Records for the exercise:
--------------------------------------------------
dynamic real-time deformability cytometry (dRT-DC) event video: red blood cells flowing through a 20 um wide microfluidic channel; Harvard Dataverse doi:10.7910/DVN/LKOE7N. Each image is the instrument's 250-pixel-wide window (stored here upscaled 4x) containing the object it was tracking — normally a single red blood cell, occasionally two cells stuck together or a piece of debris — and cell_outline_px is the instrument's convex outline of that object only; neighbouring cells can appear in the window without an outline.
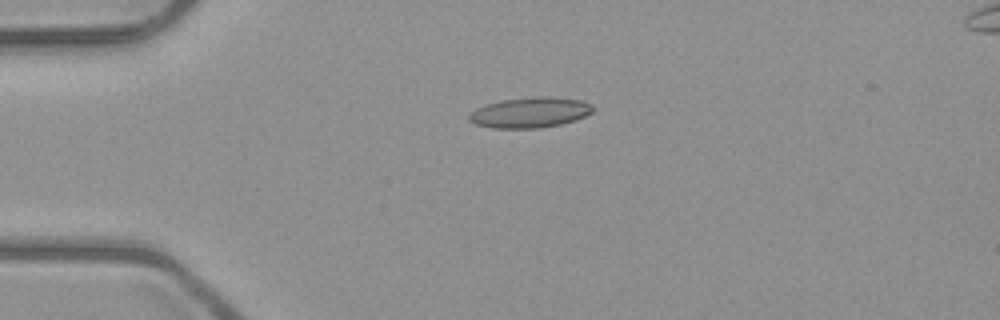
{"species": "common noctule bat (a hibernating species)", "species_latin": "Nyctalus noctula", "temperature_condition": "room temperature", "stored_images_in_passage": 4, "camera_frame_rate_fps": 3000, "um_per_image_px": 0.085, "animal": {"sex": "male", "body_mass_g": 23.1, "forearm_length_mm": 52.7}, "frame": {"image": 1, "passage_image": 1, "time_ms": 0.0, "image_size_px": [1000, 320], "cell_outline_px": [[596, 108], [592, 112], [576, 120], [560, 124], [540, 128], [492, 128], [476, 124], [468, 120], [468, 116], [476, 108], [500, 100], [540, 96], [548, 96], [580, 100], [592, 104]], "centroid_in_image_um": [45.07, 9.56], "position_along_channel_um": 39.9, "area_um2": 21.96}}
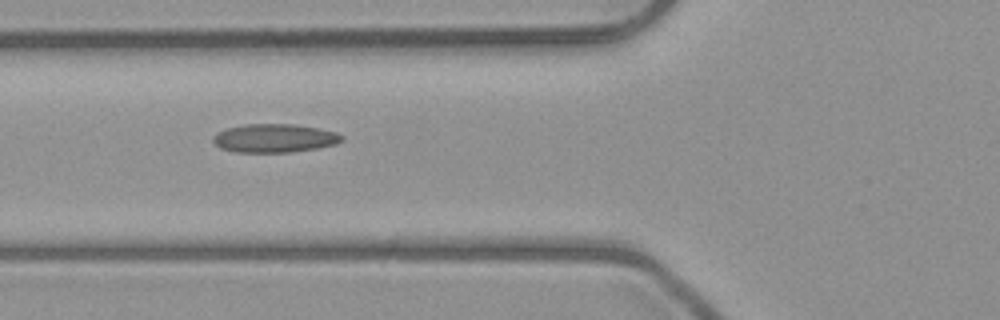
{"frame": {"image": 2, "passage_image": 3, "time_ms": 2.333, "image_size_px": [1000, 320], "cell_outline_px": [[344, 140], [336, 144], [316, 148], [292, 152], [236, 152], [220, 148], [212, 140], [212, 136], [228, 128], [244, 124], [296, 124], [336, 132], [344, 136]], "centroid_in_image_um": [23.35, 11.74], "position_along_channel_um": 102.4, "area_um2": 21.33}}
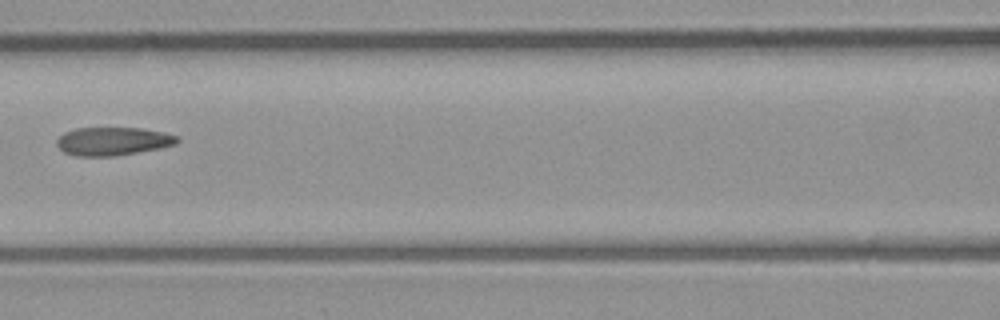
{"frame": {"image": 3, "passage_image": 4, "time_ms": 3.667, "image_size_px": [1000, 320], "cell_outline_px": [[180, 140], [176, 144], [160, 148], [116, 156], [76, 156], [64, 152], [56, 144], [56, 140], [64, 132], [76, 128], [140, 128], [164, 132], [180, 136]], "centroid_in_image_um": [9.62, 12.0], "position_along_channel_um": 157.0, "area_um2": 19.94}}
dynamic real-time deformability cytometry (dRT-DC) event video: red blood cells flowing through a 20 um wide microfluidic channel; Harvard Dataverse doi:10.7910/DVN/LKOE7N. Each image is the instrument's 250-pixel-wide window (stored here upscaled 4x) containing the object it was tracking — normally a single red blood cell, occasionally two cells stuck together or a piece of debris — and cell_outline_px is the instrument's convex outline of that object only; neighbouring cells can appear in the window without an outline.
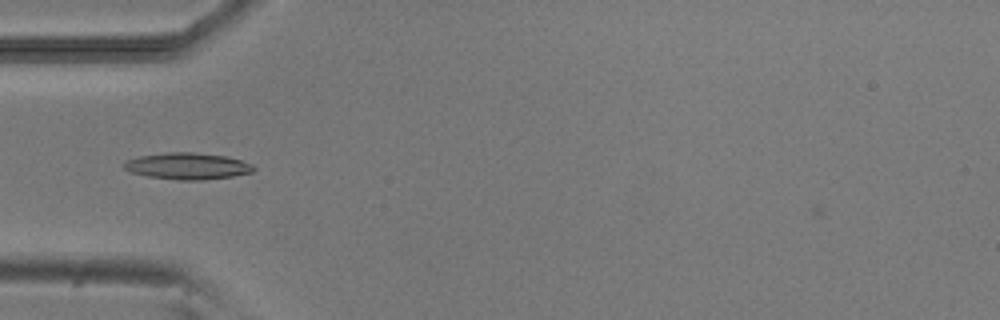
{"species": "common noctule bat (a hibernating species)", "species_latin": "Nyctalus noctula", "temperature_condition": "room temperature", "stored_images_in_passage": 32, "camera_frame_rate_fps": 3000, "um_per_image_px": 0.085, "animal": {"sex": "male", "body_mass_g": 20.5, "forearm_length_mm": 52.5}, "frame": {"image": 1, "passage_image": 6, "time_ms": 1.667, "image_size_px": [1000, 320], "cell_outline_px": [[256, 168], [252, 172], [232, 176], [204, 180], [180, 180], [148, 176], [132, 172], [124, 168], [124, 164], [128, 160], [140, 156], [168, 152], [192, 152], [224, 156], [240, 160], [252, 164]], "centroid_in_image_um": [15.97, 14.12], "position_along_channel_um": 69.0, "area_um2": 19.77}}
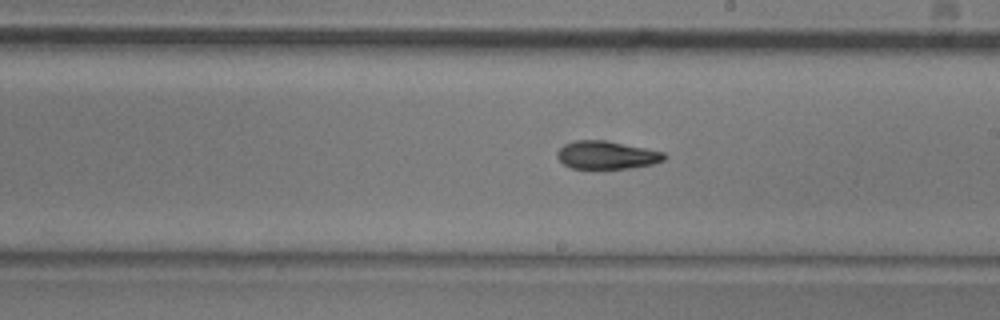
{"frame": {"image": 2, "passage_image": 19, "time_ms": 6.0, "image_size_px": [1000, 320], "cell_outline_px": [[668, 156], [664, 160], [652, 164], [628, 168], [572, 168], [564, 164], [556, 156], [556, 152], [564, 144], [576, 140], [604, 140], [664, 152]], "centroid_in_image_um": [51.55, 13.17], "position_along_channel_um": 237.4, "area_um2": 17.28}}
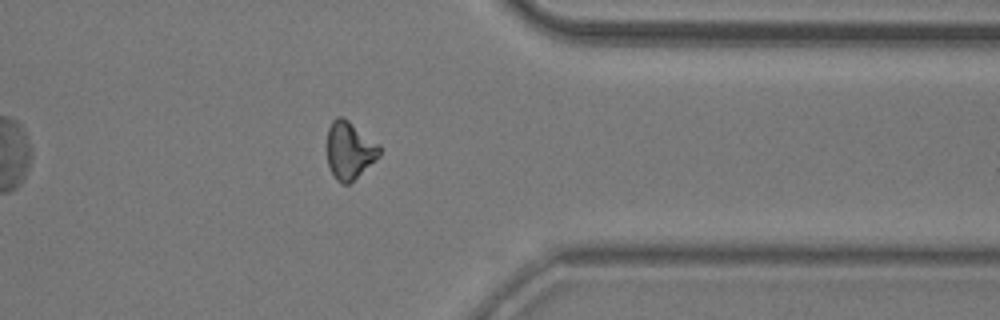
{"frame": {"image": 3, "passage_image": 31, "time_ms": 10.0, "image_size_px": [1000, 320], "cell_outline_px": [[380, 156], [376, 160], [348, 184], [340, 184], [336, 180], [328, 164], [328, 128], [332, 120], [336, 116], [344, 116], [380, 144]], "centroid_in_image_um": [29.72, 12.75], "position_along_channel_um": 381.7, "area_um2": 17.69}, "authors_computed_cell_mechanics": {"area_um2": 17.6579, "velocity_mm_per_s": 3.8513, "shape_relaxation_time_tau1_ms": null, "shape_relaxation_time_tau2_ms": 2.0836, "deformation_change_tau1": null, "deformation_change_tau2": 0.0866}}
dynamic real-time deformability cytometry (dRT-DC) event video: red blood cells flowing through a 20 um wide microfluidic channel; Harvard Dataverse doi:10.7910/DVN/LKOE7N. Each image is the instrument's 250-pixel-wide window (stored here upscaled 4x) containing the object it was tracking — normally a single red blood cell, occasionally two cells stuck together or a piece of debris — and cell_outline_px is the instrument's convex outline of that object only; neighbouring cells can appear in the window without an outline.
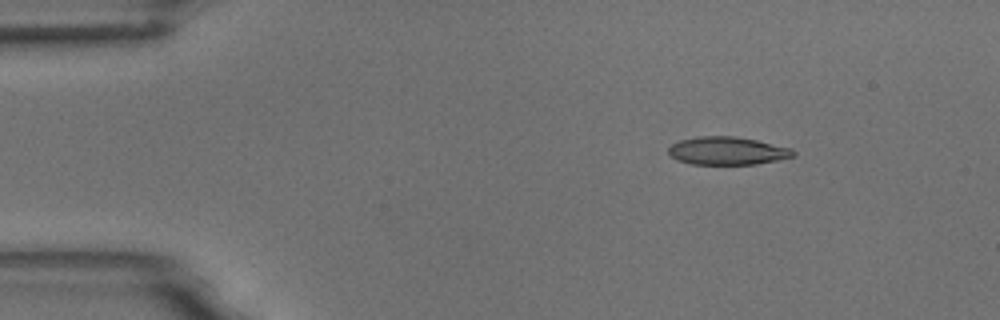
{"species": "common noctule bat (a hibernating species)", "species_latin": "Nyctalus noctula", "temperature_condition": "room temperature", "stored_images_in_passage": 6, "camera_frame_rate_fps": 3000, "um_per_image_px": 0.085, "animal": {"sex": "male", "body_mass_g": 18.8}, "frame": {"image": 1, "passage_image": 3, "time_ms": 2.333, "image_size_px": [1000, 320], "cell_outline_px": [[796, 156], [756, 164], [692, 164], [676, 160], [668, 152], [668, 148], [672, 144], [680, 140], [696, 136], [732, 136], [756, 140], [792, 148], [796, 152]], "centroid_in_image_um": [61.82, 12.82], "position_along_channel_um": 23.2, "area_um2": 20.35}}
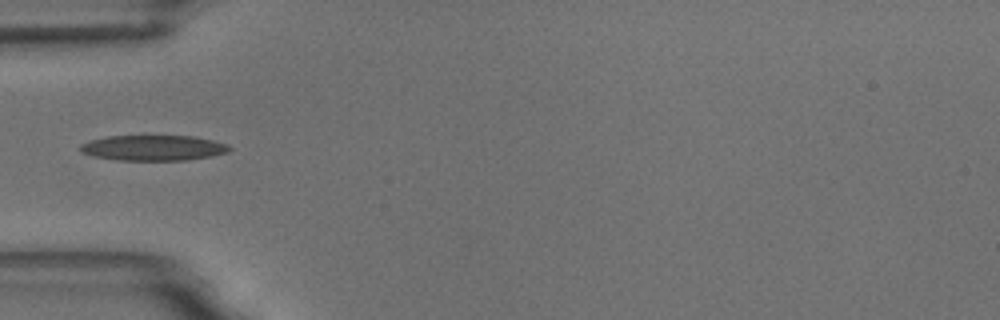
{"frame": {"image": 2, "passage_image": 6, "time_ms": 5.667, "image_size_px": [1000, 320], "cell_outline_px": [[232, 148], [228, 152], [212, 156], [188, 160], [116, 160], [92, 156], [80, 152], [80, 144], [92, 140], [108, 136], [192, 136], [212, 140], [224, 144]], "centroid_in_image_um": [13.01, 12.57], "position_along_channel_um": 72.0, "area_um2": 22.02}}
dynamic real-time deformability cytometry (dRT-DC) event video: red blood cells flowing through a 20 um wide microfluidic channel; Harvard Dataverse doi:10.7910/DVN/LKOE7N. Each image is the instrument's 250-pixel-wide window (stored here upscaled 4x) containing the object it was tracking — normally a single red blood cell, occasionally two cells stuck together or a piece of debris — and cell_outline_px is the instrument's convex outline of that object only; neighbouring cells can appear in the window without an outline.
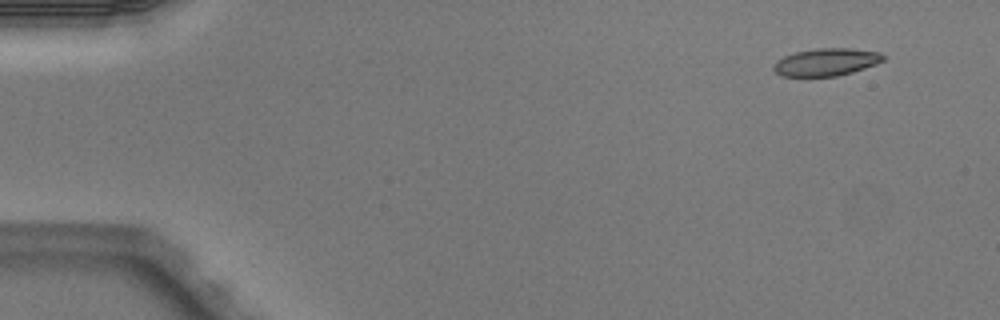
--------------------------------------------------
Task description:
Nothing but the pictures may be dropped; output the records above exactly.

Written answer:
dynamic real-time deformability cytometry (dRT-DC) event video: red blood cells flowing through a 20 um wide microfluidic channel; Harvard Dataverse doi:10.7910/DVN/LKOE7N. Each image is the instrument's 250-pixel-wide window (stored here upscaled 4x) containing the object it was tracking — normally a single red blood cell, occasionally two cells stuck together or a piece of debris — and cell_outline_px is the instrument's convex outline of that object only; neighbouring cells can appear in the window without an outline.
{"species": "common noctule bat (a hibernating species)", "species_latin": "Nyctalus noctula", "temperature_condition": "room temperature", "stored_images_in_passage": 4, "camera_frame_rate_fps": 3000, "um_per_image_px": 0.085, "animal": {"sex": "male", "body_mass_g": 23.1, "forearm_length_mm": 52.7}, "frame": {"image": 1, "passage_image": 1, "time_ms": 0.0, "image_size_px": [1000, 320], "cell_outline_px": [[596, 108], [592, 112], [576, 120], [560, 124], [540, 128], [492, 128], [476, 124], [468, 120], [468, 116], [476, 108], [500, 100], [540, 96], [548, 96], [580, 100], [592, 104]], "centroid_in_image_um": [45.07, 9.56], "position_along_channel_um": 39.9, "area_um2": 21.96}}
{"frame": {"image": 2, "passage_image": 3, "time_ms": 2.333, "image_size_px": [1000, 320], "cell_outline_px": [[344, 140], [336, 144], [316, 148], [292, 152], [236, 152], [220, 148], [212, 140], [212, 136], [228, 128], [244, 124], [296, 124], [336, 132], [344, 136]], "centroid_in_image_um": [23.35, 11.74], "position_along_channel_um": 102.4, "area_um2": 21.33}}
{"frame": {"image": 3, "passage_image": 4, "time_ms": 3.667, "image_size_px": [1000, 320], "cell_outline_px": [[180, 140], [176, 144], [160, 148], [116, 156], [76, 156], [64, 152], [56, 144], [56, 140], [64, 132], [76, 128], [140, 128], [164, 132], [180, 136]], "centroid_in_image_um": [9.62, 12.0], "position_along_channel_um": 157.0, "area_um2": 19.94}}
dynamic real-time deformability cytometry (dRT-DC) event video: red blood cells flowing through a 20 um wide microfluidic channel; Harvard Dataverse doi:10.7910/DVN/LKOE7N. Each image is the instrument's 250-pixel-wide window (stored here upscaled 4x) containing the object it was tracking — normally a single red blood cell, occasionally two cells stuck together or a piece of debris — and cell_outline_px is the instrument's convex outline of that object only; neighbouring cells can appear in the window without an outline.
{"species": "common noctule bat (a hibernating species)", "species_latin": "Nyctalus noctula", "temperature_condition": "room temperature", "stored_images_in_passage": 32, "camera_frame_rate_fps": 3000, "um_per_image_px": 0.085, "animal": {"sex": "male", "body_mass_g": 20.5, "forearm_length_mm": 52.5}, "frame": {"image": 1, "passage_image": 6, "time_ms": 1.667, "image_size_px": [1000, 320], "cell_outline_px": [[256, 168], [252, 172], [232, 176], [204, 180], [180, 180], [148, 176], [132, 172], [124, 168], [124, 164], [128, 160], [140, 156], [168, 152], [192, 152], [224, 156], [240, 160], [252, 164]], "centroid_in_image_um": [15.97, 14.12], "position_along_channel_um": 69.0, "area_um2": 19.77}}
{"frame": {"image": 2, "passage_image": 19, "time_ms": 6.0, "image_size_px": [1000, 320], "cell_outline_px": [[668, 156], [664, 160], [652, 164], [628, 168], [572, 168], [564, 164], [556, 156], [556, 152], [564, 144], [576, 140], [604, 140], [664, 152]], "centroid_in_image_um": [51.55, 13.17], "position_along_channel_um": 237.4, "area_um2": 17.28}}
{"frame": {"image": 3, "passage_image": 31, "time_ms": 10.0, "image_size_px": [1000, 320], "cell_outline_px": [[380, 156], [376, 160], [348, 184], [340, 184], [336, 180], [328, 164], [328, 128], [332, 120], [336, 116], [344, 116], [380, 144]], "centroid_in_image_um": [29.72, 12.75], "position_along_channel_um": 381.7, "area_um2": 17.69}, "authors_computed_cell_mechanics": {"area_um2": 17.6579, "velocity_mm_per_s": 3.8513, "shape_relaxation_time_tau1_ms": null, "shape_relaxation_time_tau2_ms": 2.0836, "deformation_change_tau1": null, "deformation_change_tau2": 0.0866}}
dynamic real-time deformability cytometry (dRT-DC) event video: red blood cells flowing through a 20 um wide microfluidic channel; Harvard Dataverse doi:10.7910/DVN/LKOE7N. Each image is the instrument's 250-pixel-wide window (stored here upscaled 4x) containing the object it was tracking — normally a single red blood cell, occasionally two cells stuck together or a piece of debris — and cell_outline_px is the instrument's convex outline of that object only; neighbouring cells can appear in the window without an outline.
{"species": "common noctule bat (a hibernating species)", "species_latin": "Nyctalus noctula", "temperature_condition": "room temperature", "stored_images_in_passage": 6, "camera_frame_rate_fps": 3000, "um_per_image_px": 0.085, "animal": {"sex": "male", "body_mass_g": 18.8}, "frame": {"image": 1, "passage_image": 3, "time_ms": 2.333, "image_size_px": [1000, 320], "cell_outline_px": [[796, 156], [756, 164], [692, 164], [676, 160], [668, 152], [668, 148], [672, 144], [680, 140], [696, 136], [732, 136], [756, 140], [792, 148], [796, 152]], "centroid_in_image_um": [61.82, 12.82], "position_along_channel_um": 23.2, "area_um2": 20.35}}
{"frame": {"image": 2, "passage_image": 6, "time_ms": 5.667, "image_size_px": [1000, 320], "cell_outline_px": [[232, 148], [228, 152], [212, 156], [188, 160], [116, 160], [92, 156], [80, 152], [80, 144], [92, 140], [108, 136], [192, 136], [212, 140], [224, 144]], "centroid_in_image_um": [13.01, 12.57], "position_along_channel_um": 72.0, "area_um2": 22.02}}
dynamic real-time deformability cytometry (dRT-DC) event video: red blood cells flowing through a 20 um wide microfluidic channel; Harvard Dataverse doi:10.7910/DVN/LKOE7N. Each image is the instrument's 250-pixel-wide window (stored here upscaled 4x) containing the object it was tracking — normally a single red blood cell, occasionally two cells stuck together or a piece of debris — and cell_outline_px is the instrument's convex outline of that object only; neighbouring cells can appear in the window without an outline.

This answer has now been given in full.